> PASSAGE FOR REVIEW
════════

Tunnel border crossings
Surely in the informative category is the underground border crossing between Austria and Germany. Housed at the Salzbergwerk in Hallein, a salt mine operating since 1517, one can learn about the salt mine that gave Salzburg its name before crossing the border. Actually, people taking the tour have to cross the border into Germany and then back again into Austria because the salt mine area is so large. And that's not to be taken with a pinch of salt.
How could any tour of borders and borders crossings be complete without talking about illegal border crossing attempts?
One of the most incredible stories must be the one of a tunnel dug by West Berlin students in 1964 who wanted to get their girlfriends and other friends and acquaintances out of East Berlin, after their street, Bernauer Strasse, was divided right through the middle by the border demarcation, later to become the Berlin Wall. So they started digging a 145-m long tunnel from East to West. The image below shows the tunnel entrance (Eingang) under a defunct East German bakery at Bernauer Strasse, and the exit (Tunnelausgang) just a few blocks away in the basement of a private house in West Berlin. Postenstand marks the location of East German watchmen who had orders to shoot anyone trying to flee into West Berlin.
The tunnel was ultimately found out and destroyed but only after helping dozens escape to their friends and relatives in the West. The area today is a historical site and many guided tours take place that explain the dramatic history of the street.
The Casa del Tunel Art Center in Tijuana, Mexico went even further: It used the site of an illegal tunnel that started from the basement of a private house – and is now a museum – and ended across the U.S.-Mexican border in a San Ysidro parking lot. The museum is also an international community centre that promotes and facilitates borderless art.

════════

> DATASET
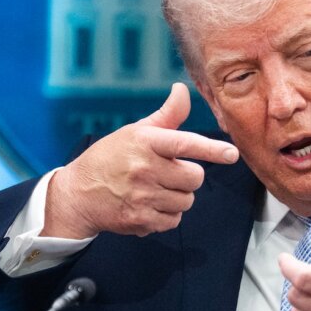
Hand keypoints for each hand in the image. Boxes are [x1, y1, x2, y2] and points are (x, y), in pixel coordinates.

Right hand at [42, 83, 238, 237]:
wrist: (78, 194)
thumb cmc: (111, 158)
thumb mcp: (135, 132)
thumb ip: (166, 116)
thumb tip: (182, 90)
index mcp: (145, 142)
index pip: (185, 143)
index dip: (211, 150)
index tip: (231, 154)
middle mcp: (144, 168)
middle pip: (195, 177)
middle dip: (187, 176)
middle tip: (168, 173)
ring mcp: (142, 196)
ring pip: (186, 201)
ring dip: (177, 197)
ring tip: (155, 190)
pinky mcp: (141, 220)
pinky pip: (174, 220)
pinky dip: (167, 215)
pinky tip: (148, 205)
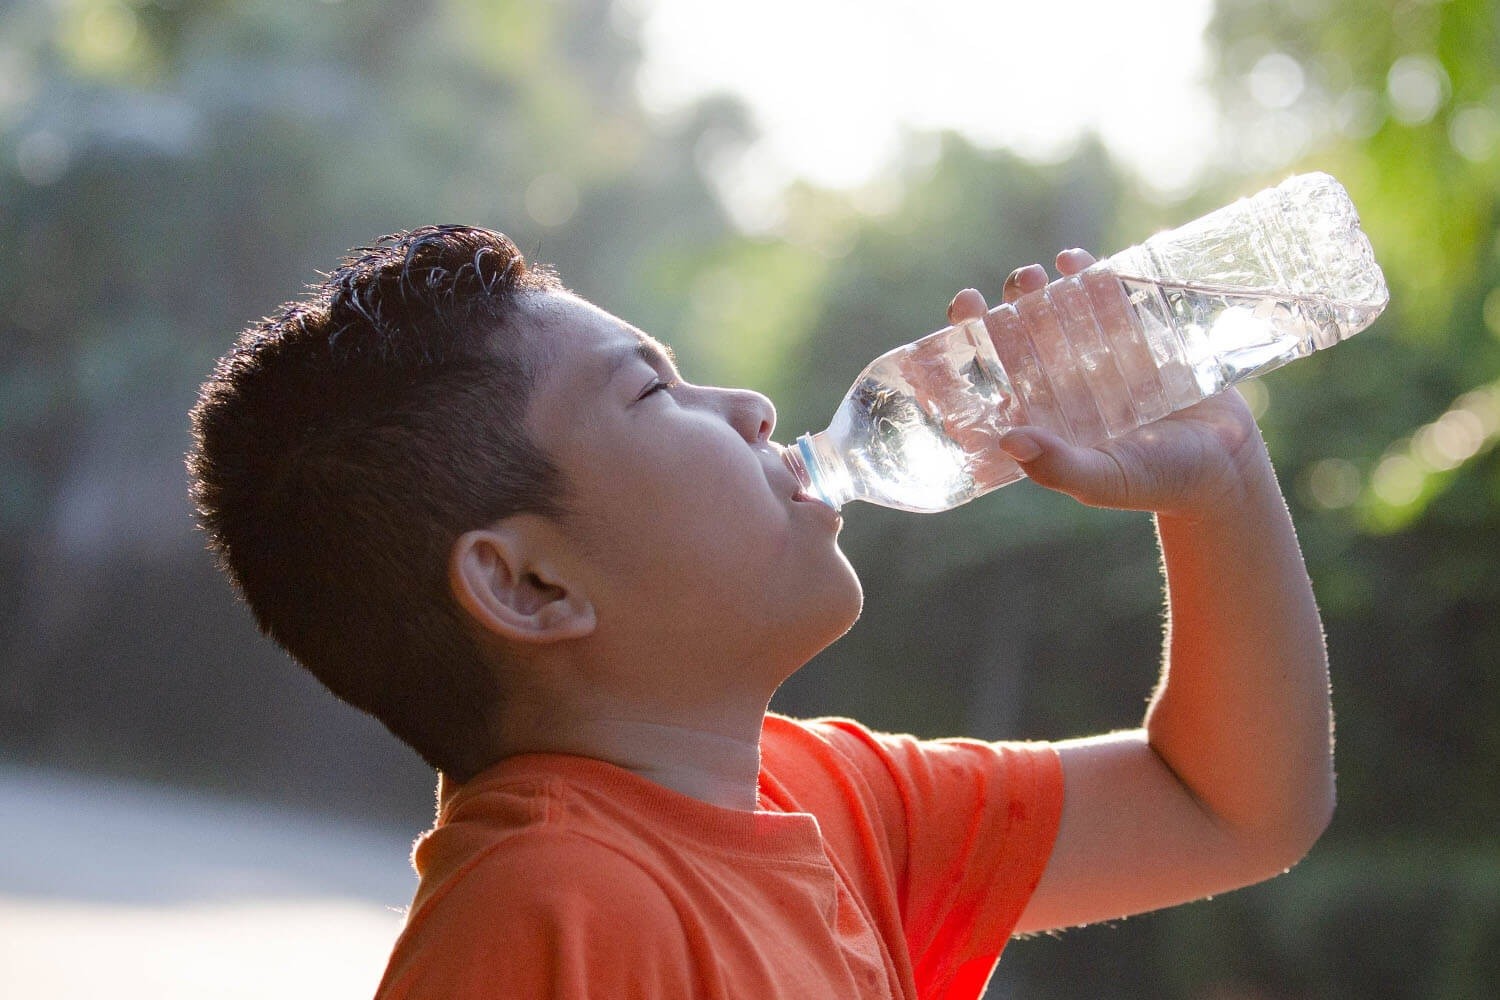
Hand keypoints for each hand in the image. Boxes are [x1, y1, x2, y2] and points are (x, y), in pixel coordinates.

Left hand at [946, 251, 1272, 519]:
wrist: (1225, 462)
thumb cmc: (1157, 482)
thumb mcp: (1106, 480)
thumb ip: (1059, 467)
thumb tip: (1009, 440)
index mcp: (1039, 417)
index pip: (985, 386)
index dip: (954, 363)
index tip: (938, 344)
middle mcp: (1058, 382)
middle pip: (1011, 339)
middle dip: (991, 314)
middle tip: (982, 299)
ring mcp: (1093, 354)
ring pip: (1051, 311)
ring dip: (1033, 291)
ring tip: (1033, 278)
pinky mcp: (1133, 332)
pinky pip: (1103, 295)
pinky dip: (1087, 275)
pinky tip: (1073, 263)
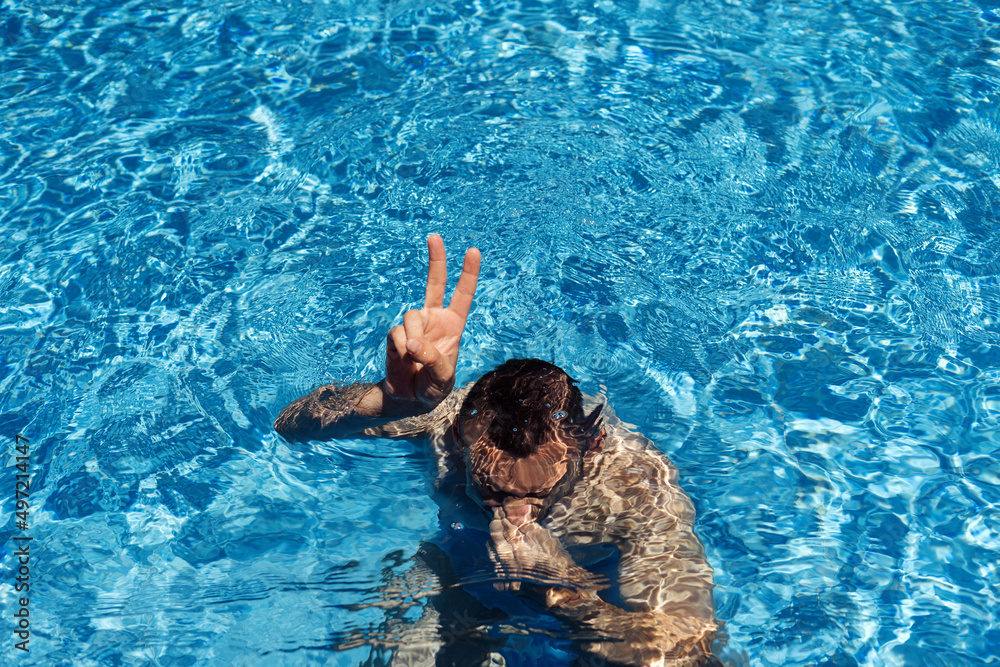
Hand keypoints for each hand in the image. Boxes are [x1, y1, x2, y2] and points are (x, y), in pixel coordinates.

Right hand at [383, 234, 480, 409]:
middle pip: (435, 283)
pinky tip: (403, 360)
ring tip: (414, 358)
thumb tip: (411, 342)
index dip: (468, 273)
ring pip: (411, 316)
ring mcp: (414, 325)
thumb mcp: (442, 379)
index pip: (463, 295)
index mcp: (453, 325)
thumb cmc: (433, 387)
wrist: (409, 398)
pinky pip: (397, 334)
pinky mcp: (396, 334)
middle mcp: (434, 319)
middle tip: (435, 236)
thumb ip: (433, 360)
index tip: (473, 251)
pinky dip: (400, 350)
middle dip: (436, 260)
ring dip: (414, 338)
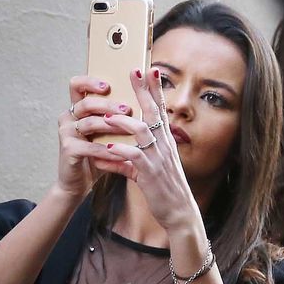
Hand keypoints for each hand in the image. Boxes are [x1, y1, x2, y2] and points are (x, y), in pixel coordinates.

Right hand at [58, 74, 134, 199]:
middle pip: (86, 103)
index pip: (77, 85)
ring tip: (129, 129)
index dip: (90, 82)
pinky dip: (108, 150)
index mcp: (77, 109)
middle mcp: (68, 117)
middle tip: (127, 109)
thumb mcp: (106, 132)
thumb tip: (144, 97)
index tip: (108, 86)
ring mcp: (66, 133)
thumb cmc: (97, 153)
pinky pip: (90, 147)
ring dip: (111, 126)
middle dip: (108, 105)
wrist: (80, 182)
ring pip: (89, 123)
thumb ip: (116, 115)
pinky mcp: (68, 149)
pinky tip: (122, 153)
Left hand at [85, 68, 200, 232]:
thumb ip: (128, 161)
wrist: (178, 213)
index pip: (160, 110)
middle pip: (153, 112)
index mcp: (165, 142)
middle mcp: (164, 146)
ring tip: (107, 116)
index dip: (155, 90)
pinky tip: (105, 150)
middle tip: (134, 71)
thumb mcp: (147, 172)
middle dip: (143, 91)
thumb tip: (109, 155)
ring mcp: (158, 159)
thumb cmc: (163, 191)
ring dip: (123, 122)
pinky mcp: (151, 174)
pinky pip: (134, 158)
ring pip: (142, 132)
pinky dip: (119, 153)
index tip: (150, 70)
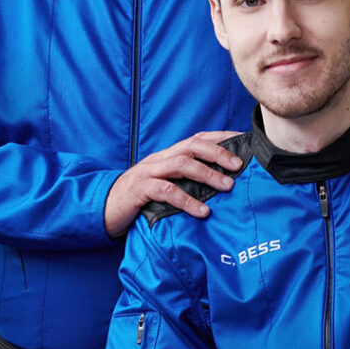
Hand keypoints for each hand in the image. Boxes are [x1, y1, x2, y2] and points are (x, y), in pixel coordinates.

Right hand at [104, 131, 243, 237]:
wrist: (103, 208)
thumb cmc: (141, 199)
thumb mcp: (166, 185)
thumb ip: (188, 182)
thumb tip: (223, 185)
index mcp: (168, 156)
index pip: (199, 139)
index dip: (222, 137)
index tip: (246, 140)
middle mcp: (160, 159)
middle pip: (192, 145)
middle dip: (218, 152)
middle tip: (239, 165)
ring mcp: (148, 172)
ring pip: (181, 164)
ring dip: (207, 174)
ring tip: (228, 187)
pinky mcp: (139, 190)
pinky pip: (165, 191)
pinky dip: (186, 200)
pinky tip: (202, 211)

════════

> TASK A
In the piece about tunnel border crossings, how long was the tunnel that the West Berlin students started digging in 1964?
> TASK B
Please carry on the piece about tunnel border crossings, picking up after its final sentence.

> YOUR RESPONSE A
It was 145 meters long.

> YOUR RESPONSE B
The Casa del Tunel Art Center in Tijuana, Mexico at sunset:
The illegal drug tunnel between Tijuana and San Diego from which the museum originates:
Sea and lighthouse border crossings
Despite sharing a long water border through the Strait of Gibraltar, Spain and Morocco also share a coastal land border around the autonomous Spanish cities of Ceuta and Melilla in North Africa. The border consists of two parallel 3m-high (10 ft) fences topped with barbed wire, constructed by Spain to stop illegal immigration and smuggling. However, Morocco does not recognize Spanish sovereignty in North Africa.
Here's the lit-up Spanish-Moroccon border in Ceuta on the North African coast:
Desert border crossings
The gates to the Western Saharan city of Tan Tan in Morocco cannot be called an international border, but surely are a gateway to the desert:
How about standing with one leg in the Netherlands and one in Belgium while sipping a cappuccino? No problem in this Belgian, er, Dutch border café in Baarle-Nassau.
Netherlands to the left, Belgium to the right at this Dutch cafe:
Mountain border crossings
This gate at the beginning of the 3900-m-high Torugart Pass, marking the border between Kyrgyzstan and China, surely falls into the beautiful category. Don't miss the line of waiting trucks on the left.
Doesn't the Torugart Pass gate look straight out of Lord of the Rings?
A U.S. soldier standing watch at Torkham Gate at the border of Pakistan and Afghanistan:
Lesotho is not only completely landlocked by South Africa, like an island state settled within another country, it is also the world's highest state at 1,400 m (4,593 ft) to 1,800 m (5,900 ft) in elevation.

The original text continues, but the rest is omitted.